Requirements

Introduction

This document describes the requirements placed on Cerise. The aim of this project is to implement all these features. Most of them are currently there, but Cerise is not yet completely done (and new features will probably keep coming up).

Overview

Cerise provides a REST interface through which CWL workflows can be submitted for execution on a compute resource. The particulars of the compute resource are configurable, with support for local execution as well as SSH-accessed remote machines, and compute clusters using SLURM or TORQUE as their resource manager. There will not be complete support for all possible CWL workflows.

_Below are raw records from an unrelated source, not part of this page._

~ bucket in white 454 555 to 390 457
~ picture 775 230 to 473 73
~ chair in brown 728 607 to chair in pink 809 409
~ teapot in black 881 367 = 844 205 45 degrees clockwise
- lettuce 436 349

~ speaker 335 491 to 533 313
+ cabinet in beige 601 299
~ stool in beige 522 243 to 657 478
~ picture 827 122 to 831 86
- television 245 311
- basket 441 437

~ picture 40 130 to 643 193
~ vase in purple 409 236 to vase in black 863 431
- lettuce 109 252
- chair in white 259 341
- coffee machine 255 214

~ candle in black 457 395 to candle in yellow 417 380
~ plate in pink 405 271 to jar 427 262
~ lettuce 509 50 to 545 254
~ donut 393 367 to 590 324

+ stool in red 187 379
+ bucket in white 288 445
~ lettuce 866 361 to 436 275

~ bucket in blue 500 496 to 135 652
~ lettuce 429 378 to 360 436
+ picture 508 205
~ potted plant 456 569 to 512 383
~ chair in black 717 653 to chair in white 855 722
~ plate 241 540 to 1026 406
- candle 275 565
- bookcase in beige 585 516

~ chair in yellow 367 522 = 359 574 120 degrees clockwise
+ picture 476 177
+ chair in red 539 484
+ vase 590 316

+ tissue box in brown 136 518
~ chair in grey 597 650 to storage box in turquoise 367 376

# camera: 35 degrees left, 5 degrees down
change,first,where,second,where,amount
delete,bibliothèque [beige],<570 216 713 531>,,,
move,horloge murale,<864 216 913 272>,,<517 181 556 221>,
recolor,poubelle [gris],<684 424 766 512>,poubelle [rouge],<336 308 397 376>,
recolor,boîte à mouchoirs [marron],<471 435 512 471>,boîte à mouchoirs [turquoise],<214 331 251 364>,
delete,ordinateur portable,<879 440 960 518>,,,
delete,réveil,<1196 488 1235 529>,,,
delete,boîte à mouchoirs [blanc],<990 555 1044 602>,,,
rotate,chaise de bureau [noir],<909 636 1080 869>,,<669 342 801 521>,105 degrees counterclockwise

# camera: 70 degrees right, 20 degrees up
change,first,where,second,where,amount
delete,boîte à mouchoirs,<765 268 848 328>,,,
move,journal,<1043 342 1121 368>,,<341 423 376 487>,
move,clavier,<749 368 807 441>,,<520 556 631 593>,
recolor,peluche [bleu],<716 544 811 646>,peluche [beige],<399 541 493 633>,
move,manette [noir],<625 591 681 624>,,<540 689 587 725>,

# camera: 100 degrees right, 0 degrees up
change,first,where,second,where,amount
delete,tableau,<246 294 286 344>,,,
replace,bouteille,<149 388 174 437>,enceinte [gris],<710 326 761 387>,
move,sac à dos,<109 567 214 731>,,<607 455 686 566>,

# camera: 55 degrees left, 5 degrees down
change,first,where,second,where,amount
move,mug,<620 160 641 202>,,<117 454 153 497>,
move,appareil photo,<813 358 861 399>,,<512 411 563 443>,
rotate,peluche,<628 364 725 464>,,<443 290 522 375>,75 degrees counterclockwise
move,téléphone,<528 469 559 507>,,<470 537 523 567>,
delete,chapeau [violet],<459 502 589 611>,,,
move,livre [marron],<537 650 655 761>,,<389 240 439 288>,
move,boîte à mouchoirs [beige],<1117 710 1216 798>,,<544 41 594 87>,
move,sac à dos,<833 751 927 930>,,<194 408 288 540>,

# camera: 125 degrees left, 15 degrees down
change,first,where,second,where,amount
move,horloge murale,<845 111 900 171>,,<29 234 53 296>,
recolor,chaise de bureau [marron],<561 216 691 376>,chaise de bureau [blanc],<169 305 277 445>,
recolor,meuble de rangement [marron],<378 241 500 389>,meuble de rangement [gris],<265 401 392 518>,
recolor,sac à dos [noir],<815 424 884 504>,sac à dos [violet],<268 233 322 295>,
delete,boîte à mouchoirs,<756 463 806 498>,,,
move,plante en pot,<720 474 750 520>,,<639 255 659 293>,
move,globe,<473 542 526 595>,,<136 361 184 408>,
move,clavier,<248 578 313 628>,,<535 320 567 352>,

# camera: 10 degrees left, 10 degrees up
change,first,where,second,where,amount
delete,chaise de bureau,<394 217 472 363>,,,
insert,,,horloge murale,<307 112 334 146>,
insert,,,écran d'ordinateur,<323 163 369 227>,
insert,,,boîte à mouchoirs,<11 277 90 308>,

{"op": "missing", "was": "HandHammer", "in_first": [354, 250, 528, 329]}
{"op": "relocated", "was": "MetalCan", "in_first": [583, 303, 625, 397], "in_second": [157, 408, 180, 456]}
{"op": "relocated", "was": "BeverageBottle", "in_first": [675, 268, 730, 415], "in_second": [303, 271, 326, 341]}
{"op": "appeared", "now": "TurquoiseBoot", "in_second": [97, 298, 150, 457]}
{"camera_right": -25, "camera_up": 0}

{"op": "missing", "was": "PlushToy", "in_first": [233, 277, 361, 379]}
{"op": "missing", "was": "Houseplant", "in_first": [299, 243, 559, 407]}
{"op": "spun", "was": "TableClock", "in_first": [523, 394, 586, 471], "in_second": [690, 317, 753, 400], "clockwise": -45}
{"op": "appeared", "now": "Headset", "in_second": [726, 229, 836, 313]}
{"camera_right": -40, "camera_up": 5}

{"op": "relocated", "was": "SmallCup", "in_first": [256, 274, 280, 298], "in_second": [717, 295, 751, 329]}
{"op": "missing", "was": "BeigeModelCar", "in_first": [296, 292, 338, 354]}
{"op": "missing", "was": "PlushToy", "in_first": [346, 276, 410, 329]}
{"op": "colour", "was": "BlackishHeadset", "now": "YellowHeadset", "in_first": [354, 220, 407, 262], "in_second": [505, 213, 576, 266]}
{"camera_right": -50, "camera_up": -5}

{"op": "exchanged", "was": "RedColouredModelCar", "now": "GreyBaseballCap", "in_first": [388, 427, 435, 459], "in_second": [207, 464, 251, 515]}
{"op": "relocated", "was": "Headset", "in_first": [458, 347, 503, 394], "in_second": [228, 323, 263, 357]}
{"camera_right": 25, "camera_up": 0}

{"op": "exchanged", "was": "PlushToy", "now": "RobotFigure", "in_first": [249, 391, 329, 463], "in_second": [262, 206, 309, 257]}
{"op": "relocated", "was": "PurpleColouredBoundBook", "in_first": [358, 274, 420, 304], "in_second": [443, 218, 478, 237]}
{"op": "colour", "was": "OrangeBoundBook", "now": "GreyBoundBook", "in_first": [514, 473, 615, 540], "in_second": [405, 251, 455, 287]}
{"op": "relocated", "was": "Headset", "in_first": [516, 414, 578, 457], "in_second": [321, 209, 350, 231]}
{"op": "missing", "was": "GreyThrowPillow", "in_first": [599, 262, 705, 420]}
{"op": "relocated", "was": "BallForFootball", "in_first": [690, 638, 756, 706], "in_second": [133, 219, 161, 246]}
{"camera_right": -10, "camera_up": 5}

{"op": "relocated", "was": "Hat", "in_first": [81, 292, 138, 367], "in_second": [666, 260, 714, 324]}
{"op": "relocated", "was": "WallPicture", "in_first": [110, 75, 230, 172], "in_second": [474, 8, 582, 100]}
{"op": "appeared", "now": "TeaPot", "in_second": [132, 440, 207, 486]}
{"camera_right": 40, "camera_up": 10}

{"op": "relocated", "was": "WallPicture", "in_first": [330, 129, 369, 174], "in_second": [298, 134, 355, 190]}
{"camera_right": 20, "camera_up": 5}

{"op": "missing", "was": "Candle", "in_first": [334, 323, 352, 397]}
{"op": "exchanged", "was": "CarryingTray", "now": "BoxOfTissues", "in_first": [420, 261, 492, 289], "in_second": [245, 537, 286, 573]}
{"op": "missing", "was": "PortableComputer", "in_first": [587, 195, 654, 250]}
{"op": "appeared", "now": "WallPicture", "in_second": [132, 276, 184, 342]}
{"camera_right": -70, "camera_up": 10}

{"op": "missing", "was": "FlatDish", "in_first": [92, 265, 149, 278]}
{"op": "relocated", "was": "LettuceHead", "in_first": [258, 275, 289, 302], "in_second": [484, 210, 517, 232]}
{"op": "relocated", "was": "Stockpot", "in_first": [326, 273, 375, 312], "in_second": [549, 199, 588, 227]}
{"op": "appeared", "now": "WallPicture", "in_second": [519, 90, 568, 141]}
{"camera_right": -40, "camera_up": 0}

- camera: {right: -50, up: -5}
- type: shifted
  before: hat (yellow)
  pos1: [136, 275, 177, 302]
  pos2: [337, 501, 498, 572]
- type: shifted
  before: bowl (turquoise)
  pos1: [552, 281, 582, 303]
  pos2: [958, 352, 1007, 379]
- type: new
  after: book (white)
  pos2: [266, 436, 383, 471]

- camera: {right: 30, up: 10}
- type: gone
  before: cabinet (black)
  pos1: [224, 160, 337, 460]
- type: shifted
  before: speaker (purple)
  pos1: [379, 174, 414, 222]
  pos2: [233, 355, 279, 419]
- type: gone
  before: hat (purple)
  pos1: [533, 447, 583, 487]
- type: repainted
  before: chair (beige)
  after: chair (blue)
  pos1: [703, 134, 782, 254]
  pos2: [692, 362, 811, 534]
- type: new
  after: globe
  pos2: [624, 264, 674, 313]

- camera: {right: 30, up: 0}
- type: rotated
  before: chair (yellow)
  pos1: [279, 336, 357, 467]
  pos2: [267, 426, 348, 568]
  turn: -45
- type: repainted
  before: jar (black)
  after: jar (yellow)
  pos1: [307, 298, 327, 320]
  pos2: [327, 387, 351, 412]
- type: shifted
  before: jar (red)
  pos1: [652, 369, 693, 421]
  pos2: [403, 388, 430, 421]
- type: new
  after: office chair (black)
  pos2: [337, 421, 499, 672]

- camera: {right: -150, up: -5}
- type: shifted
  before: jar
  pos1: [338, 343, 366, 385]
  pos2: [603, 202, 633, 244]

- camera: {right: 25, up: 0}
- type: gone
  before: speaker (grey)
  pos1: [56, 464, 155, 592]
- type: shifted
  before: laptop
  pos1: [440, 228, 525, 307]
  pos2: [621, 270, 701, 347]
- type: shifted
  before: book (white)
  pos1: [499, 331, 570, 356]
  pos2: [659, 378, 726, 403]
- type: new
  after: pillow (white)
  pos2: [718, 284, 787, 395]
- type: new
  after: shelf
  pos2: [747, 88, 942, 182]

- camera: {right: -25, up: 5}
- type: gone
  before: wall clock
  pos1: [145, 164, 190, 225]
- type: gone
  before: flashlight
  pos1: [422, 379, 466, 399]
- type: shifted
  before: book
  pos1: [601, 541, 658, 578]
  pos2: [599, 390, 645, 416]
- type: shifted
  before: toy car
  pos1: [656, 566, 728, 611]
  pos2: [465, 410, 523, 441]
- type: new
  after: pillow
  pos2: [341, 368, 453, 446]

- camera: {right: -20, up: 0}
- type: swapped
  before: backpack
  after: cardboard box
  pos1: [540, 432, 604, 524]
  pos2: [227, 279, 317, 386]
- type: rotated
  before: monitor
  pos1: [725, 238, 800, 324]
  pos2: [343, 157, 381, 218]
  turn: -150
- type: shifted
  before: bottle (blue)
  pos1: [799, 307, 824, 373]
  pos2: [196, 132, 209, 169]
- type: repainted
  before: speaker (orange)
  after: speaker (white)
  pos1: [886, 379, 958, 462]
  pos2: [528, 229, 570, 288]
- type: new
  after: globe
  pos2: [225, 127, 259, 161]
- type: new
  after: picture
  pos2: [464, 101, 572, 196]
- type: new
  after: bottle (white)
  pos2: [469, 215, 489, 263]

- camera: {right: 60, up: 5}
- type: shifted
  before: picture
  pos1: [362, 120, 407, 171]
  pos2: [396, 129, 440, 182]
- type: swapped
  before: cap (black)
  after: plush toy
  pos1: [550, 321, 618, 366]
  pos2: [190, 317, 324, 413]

The requirements below are categorised using the MoSCoW system: as either a Must have, Should have, Could have or Won’t have requirement.

Functionality

User side functionality

  • Job management
    • [M] A user can submit a CWL workflow for execution using the Netherlands eScience Center version of the GA4GH workflow execution schema (the REST API).
    • [M] Multiple workflows can be submitted and executing at the same time.
    • [M] The service will execute the submitted workflow on a compute resource.
    • [M] The status of the job, and eventual results of the workflow will be available through the REST API.
    • [M] Running jobs can be cancelled (aborted).
    • [M] Results may be left on the compute resource by copying them to a storage location on the compute resource using explicit commands that are part of the CWL workflow.
    • [M] It must be easy to do the above things from a Python program.
    • [W] Only a subset of CWL files will be supported. The exact subset is currently undefined, but custom input and output types will not be supported.
    • [W] Inputs and outputs are small, on the order of megabytes, not gigabytes. The system does not have to support parallel up/downloads, or ones that take days to complete.
  • Workflow definition
    • [M] The workflow will be defined in domain terms, not in terms of command line statements, core hours, or other low-level technical constructs. Different runs requiring different amounts of resources will be dealt with by offering steps for different scenarios, e.g. “run an LIE simulation efficiently using Gromacs for a protein in water” or “run an LIE simulation quickly using Gromacs for a protein in water” or “run a very long simulation of a protein using Gromacs”. Thus, submitted workflow definitions are not compute resource specific.
    • [M] Steps for specific scenarios can be configured into the software without changing the software itself.
    • [M] It must be possible to specify multiple related files as an input (secondaryFiles in CWL terms), to have array-valued inputs (including arrays of files), and to have optional inputs and outputs (with default values for inputs).

Computing

  • Workflow execution

    • [C] Serial execution of workflow steps is acceptable, with parallelism achieved through running many jobs. However, as there are typically limits to how many jobs can be submitted to a scheduler, parallel execution within a workflow would be nice to have.
    • [C] On busy compute resources, queueing times can be long. Support for something like STOPOS (if available, such as on SURFsara Lisa) or pilot jobs could be considered.
  • Configuration

    • [M] Configurations may (or should) be compute-resource specific. We will not attempt grid-style resource abstraction, but instead rely on an administrator or developer to set up steps for each compute resource.
    • [M] It must be possible to configure the service to select one compute resource on which submitted CWL workflows are to be run.
    • [M] Given a desired set of workflow steps, it should be easy to configure these into the service. No superfluous hoops to jump through, and good documentation.
    • [M] It should be possible to share configuration that is the same for different compute resources, to avoid duplication.
  • Resource type support

    • [M] Remote execution on a compute resource using either SLURM or TORQUE must be supported.
    • [M] It must be possible to select specific resources within a cluster, e.g. GPUs, by submitting to a particular queue, or by specifying a resource constraint. These constraints are to be specified in a step.
    • [S] Remote machines accessible through SSH should be supported
    • [S] Local execution (on the machine the service runs on) should be supported.
    • [S] With an eye towards the future, cloud resources should be supported.
    • [C] With an eye towards the past, grid resources could be supported.
    • [W] It would be nice to be able to distribute work across all available resources, but this is better done in a front-end accessing multiple resources, rather than by having a single service do both access and load balancing.

Deployment

  • At least the following deployment configurations must be supported:
    • [S] Client, this service, and workflow execution all on the same machine
    • [S] Client on one machine, service and execution on another, where the client can connect to the service, but not vice versa.
    • [M] Client, this service, and workflow execution each on a different machine or resource, where the client can connect to the service, and the service can connect to the compute resource, but no other connections are possible.